------ ZITIERTER TEXT
Die Kirchgemeinde Wädenswil verfügte schon vor der Abtrennung Schönenbergs über ein Vermögen, über das Armen- und Batzengut, aus dem vor allem Arme unterstützt wurden. Die Kirchgenossen im Wädenswiler Berg hatten daran Ansprüche zu stellen, denn es war ja vor der Neubildung der Kirchgemeinde Schönenberg auch ihr Besitz gewesen. Denn das Armengut hatte man aus einem Teil der Einbürgerungsgebühren neuer Bürger geäufnet, das Batzengut aus dem Ertrag der Kirchenkollekten.
Da man es bei der Bildung der neuen Kirchgemeinde Schönenberg im Jahre 1703 unterlassen hatte, das bisher gemeinsame Kirchengut aufzuteilen, entstand mit der Zeit Streit zwischen den Kirchgenossen von Wädenswil und jenen von Schönenberg wegen der Verpflegung und der Besorgung der Armen in Schönenberg. In Stillstandssitzungen (Stillstand = Kirchenpflege) und Kirchgemeindeversammlungen wurde nun der Wunsch geäussert, Wädenswil und Schönenberg sollten ihre bisher gemeinsam besessenen Kirchengüter aufteilen. Beide Kirchgemeinden ernannten daher im Einvernehmen mit dem Wädenswiler Landvogt Ausschüsse, welche unter dem Vorsitz des angesehenen Wädenswiler Untervogtes
Hans Caspar Blattmann tagen und zuhanden der Zürcher Regierung eine beiden Parteien genehme Regelung ausarbeiten sollten.
7
Bevollmächtigte aus Wädenswil waren neben Untervogt Blattmann die Landrichter Hauser auf Herrlisberg, Steffen an der Leigass, Theiler ob der Kirche und Streuli am Ort. Aus Schönenberg waren abgeordnet die Landrichter Pfister, Kleiner bei der Tanne, Pfister im Äsch sowie Kirchenpfleger Herdener an der Egg und Schützenmeister Staub in der Hüttmatt. Die beiden Ausschüsse trafen hinsichtlich des Auskaufs zwischen Wädenswil und Schönenberg folgende Abmachungen, die sie sich am 26. April 1784 in der Kanzlei der Landvogtei Wädenswil rechtsgültig bescheinigen liessen:
1. Das Wädenswiler Armen- und Batzengut beläuft sich auf einen Gesamtbetrag von 10‘278 Gulden und 24 Schillinge. Schönenbergs Anteil an diesem Vermögen beträgt 2250 Gulden.
2. Schönenberg erhält diesen Betrag bis Ende 1784 oder bis zur Rechnungsablage an Martini 1785 ausbezahlt.
------------
------ DIE AUFLISTUNG
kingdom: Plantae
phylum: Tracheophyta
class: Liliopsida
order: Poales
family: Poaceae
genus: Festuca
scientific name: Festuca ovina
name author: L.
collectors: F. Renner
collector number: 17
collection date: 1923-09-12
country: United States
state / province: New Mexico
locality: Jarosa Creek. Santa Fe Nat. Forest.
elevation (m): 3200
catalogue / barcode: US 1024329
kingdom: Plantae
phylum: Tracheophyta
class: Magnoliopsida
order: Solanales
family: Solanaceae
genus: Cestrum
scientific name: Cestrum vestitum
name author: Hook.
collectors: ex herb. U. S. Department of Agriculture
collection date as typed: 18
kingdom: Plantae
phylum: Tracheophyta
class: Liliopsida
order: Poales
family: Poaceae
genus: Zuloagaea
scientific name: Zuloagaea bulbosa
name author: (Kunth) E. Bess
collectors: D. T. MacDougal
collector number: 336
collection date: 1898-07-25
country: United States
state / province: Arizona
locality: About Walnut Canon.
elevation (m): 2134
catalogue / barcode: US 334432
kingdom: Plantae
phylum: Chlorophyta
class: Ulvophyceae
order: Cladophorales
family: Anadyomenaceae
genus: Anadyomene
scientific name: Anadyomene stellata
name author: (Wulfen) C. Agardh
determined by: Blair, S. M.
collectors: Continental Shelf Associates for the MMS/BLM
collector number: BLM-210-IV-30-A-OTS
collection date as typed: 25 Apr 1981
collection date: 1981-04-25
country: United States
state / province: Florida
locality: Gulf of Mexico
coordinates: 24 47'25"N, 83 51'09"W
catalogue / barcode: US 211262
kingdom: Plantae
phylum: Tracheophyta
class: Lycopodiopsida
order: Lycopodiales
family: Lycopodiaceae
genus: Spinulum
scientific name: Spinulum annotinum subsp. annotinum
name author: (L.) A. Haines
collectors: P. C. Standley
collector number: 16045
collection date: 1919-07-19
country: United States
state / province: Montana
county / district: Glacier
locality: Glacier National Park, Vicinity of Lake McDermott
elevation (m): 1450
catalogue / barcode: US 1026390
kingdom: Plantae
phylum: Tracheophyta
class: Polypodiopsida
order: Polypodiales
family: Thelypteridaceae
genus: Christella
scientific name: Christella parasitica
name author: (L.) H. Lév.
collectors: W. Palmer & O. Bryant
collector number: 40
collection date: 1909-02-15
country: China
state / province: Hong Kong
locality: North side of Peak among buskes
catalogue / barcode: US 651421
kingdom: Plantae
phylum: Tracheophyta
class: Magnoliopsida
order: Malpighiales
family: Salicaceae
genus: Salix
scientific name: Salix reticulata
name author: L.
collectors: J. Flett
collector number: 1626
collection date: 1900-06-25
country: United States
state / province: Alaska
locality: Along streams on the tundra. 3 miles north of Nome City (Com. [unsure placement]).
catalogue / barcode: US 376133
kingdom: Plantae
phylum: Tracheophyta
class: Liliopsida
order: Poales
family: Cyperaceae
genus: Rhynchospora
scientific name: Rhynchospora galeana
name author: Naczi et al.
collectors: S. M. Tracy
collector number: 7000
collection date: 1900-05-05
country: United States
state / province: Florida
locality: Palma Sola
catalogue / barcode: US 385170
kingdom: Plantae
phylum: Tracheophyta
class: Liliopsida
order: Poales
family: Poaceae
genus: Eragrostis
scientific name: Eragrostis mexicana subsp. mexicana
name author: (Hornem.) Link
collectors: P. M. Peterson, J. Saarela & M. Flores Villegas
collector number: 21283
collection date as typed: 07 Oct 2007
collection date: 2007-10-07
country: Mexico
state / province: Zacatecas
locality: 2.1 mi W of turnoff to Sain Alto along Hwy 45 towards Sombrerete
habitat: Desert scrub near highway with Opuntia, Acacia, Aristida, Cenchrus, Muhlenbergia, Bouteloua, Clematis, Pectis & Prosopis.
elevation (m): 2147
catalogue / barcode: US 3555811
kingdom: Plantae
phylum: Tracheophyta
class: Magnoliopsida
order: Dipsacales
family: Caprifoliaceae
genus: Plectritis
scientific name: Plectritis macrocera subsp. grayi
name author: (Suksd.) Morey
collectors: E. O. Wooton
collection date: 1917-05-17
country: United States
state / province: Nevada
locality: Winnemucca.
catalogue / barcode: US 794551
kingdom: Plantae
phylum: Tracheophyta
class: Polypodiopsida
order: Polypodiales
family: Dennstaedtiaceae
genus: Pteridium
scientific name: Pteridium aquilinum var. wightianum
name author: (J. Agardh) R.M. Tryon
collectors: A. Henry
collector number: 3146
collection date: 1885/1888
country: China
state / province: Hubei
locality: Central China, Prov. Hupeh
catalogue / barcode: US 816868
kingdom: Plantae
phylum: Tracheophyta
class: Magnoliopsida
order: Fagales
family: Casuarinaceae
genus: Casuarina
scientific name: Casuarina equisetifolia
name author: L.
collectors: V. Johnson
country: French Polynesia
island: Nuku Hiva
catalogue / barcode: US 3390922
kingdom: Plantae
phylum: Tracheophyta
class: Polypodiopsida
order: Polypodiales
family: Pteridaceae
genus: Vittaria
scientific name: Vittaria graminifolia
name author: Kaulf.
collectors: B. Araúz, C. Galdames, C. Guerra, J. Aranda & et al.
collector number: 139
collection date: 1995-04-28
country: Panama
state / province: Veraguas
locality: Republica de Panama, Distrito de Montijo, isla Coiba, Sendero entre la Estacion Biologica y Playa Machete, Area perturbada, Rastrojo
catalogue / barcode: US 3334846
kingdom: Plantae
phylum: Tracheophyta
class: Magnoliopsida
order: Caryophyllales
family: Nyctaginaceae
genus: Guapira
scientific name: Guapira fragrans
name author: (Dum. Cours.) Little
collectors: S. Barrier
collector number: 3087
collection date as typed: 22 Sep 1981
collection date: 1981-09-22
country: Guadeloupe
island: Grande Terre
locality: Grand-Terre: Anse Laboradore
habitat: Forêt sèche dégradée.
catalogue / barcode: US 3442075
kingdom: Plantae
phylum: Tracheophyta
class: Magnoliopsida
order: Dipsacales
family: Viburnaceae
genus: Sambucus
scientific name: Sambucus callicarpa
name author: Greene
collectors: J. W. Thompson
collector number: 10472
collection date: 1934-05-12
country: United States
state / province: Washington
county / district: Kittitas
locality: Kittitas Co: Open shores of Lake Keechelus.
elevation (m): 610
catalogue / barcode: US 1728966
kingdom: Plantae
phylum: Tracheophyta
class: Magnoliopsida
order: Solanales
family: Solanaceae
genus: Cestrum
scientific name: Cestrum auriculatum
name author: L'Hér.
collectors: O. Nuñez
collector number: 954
------------
*IHRE AUFGABEN:*
(1) Beantworten Sie anhand des Textes über Wädenswil und Schönenberg die folgenden Fragen:
(a) In welchem Jahr wurde die Kirchgemeinde Schönenberg gebildet?
(b) Woraus wurde das Batzengut geäufnet?
(c) Wie hoch ist Schönenbergs Anteil am Armen- und Batzengut?
(2) Übersetzen Sie den folgenden Satz aus dem Text über Wädenswil und Schönenberg ins Englische: „Schönenberg erhält diesen Betrag bis Ende 1784 oder bis zur Rechnungsablage an Martini 1785 ausbezahlt.“
(3) Schreiben Sie den Text über Wädenswil und Schönenberg im Anschluss an seinen letzten Satz fort.

*GELÖSTE AUFGABEN:*
(1)
(a) Im Jahr 1703.
(b) Aus dem Ertrag der Kirchenkollekten.
(c) 2250 Gulden.

(2) Schönenberg receives payment of this amount by the end of 1784 or by the rendering of accounts at Martinmas 1785.

(3)
3. Wädenswil zahlt Schönenberg ab Martini 1784 90 Gulden Zins, ebenso auf Martini 1785, falls die Summe nicht schon vorher ausbezahlt worden ist.
4. Schönenberg erhebt dann gegenüber Wädenswil keine weiteren Forderungen mehr. Die beiden Gemeinden sind fortan in kirchlichen Belangen völlig getrennt.
5. Das Wädenswiler Gemeindegut und das Gemeindehaus samt Inventar bleiben gemeinsames, unverteiltes Eigentum.
6. Jeder Kirchgenosse von Wädenswil darf sich in der Kirchgemeinde Schönenberg niederlassen, ohne dass er dafür Einzugsgebühren zu entrichten hat. Die gleiche Regelung gilt für Kirchgenossen aus Schönenberg, die nach Wädenswil ziehen.
7. Die in der «Batzenlade» (Archiv- und Geldtruhe) aufbewahrten silbernen Becher und Schalen gehören Wädenswil allein; die leere «Batzenlad» geht an die Kirchgemeinde Schönenberg über.
8. Jede Kirchgemeinde kommt für den Unterhalt und für die Verpflegung ihrer kirchgenössigen Armen selber auf. Wer von der einen in die andere Kirchgemeinde zieht, ohne dort Erb- oder Eigengut zu besitzen, wird im Verarmungsfall wieder der ursprünglichen Kirchgemeinde zugewiesen. Besitzt er dagegen in der neuen Gemeinde Erb- oder Eigengut, kann er dort auch als Armer bleiben, (da man nötigenfalls auf diesen Besitz zurückgreifen könnte). Verkauft jemand sein Eigentum und zieht dann in die andere Kirchgemeinde ohne dort wieder Güter zu erwerben, unterstützt ihn bei Armengenössigkeit jene Gemeinde, in der «seine Voreltern zuletzt Erb und Eigen hatten».
9. Vom Einzugsgeld der Fremden, die sich in die Bürgergemeinde Wädenswil einkaufen, fliessen drei Viertel dem Gemeindegut Wädenswil zu und ein Viertel kommt – je nach Wohnsitz – der Kirchgemeinde Wädenswil oder Schönenberg zu.
10. Die Brautkronen – eine Gebühr von Töchtern oder Witwen, die sich ausserhalb der Gemeinde zu verheiraten gedenken – werden weiterhin dem gemeinsamen Gemeindegut gutgeschrieben.
11. Das Braut- oder Bechergeld dagegen – eine Einheiratungsgebühr für fremde Bräute – kommt entweder Schönenberg oder Wädenswil zu, nämlich jener Kirchgemeinde, in der sich die Braut niederlässt.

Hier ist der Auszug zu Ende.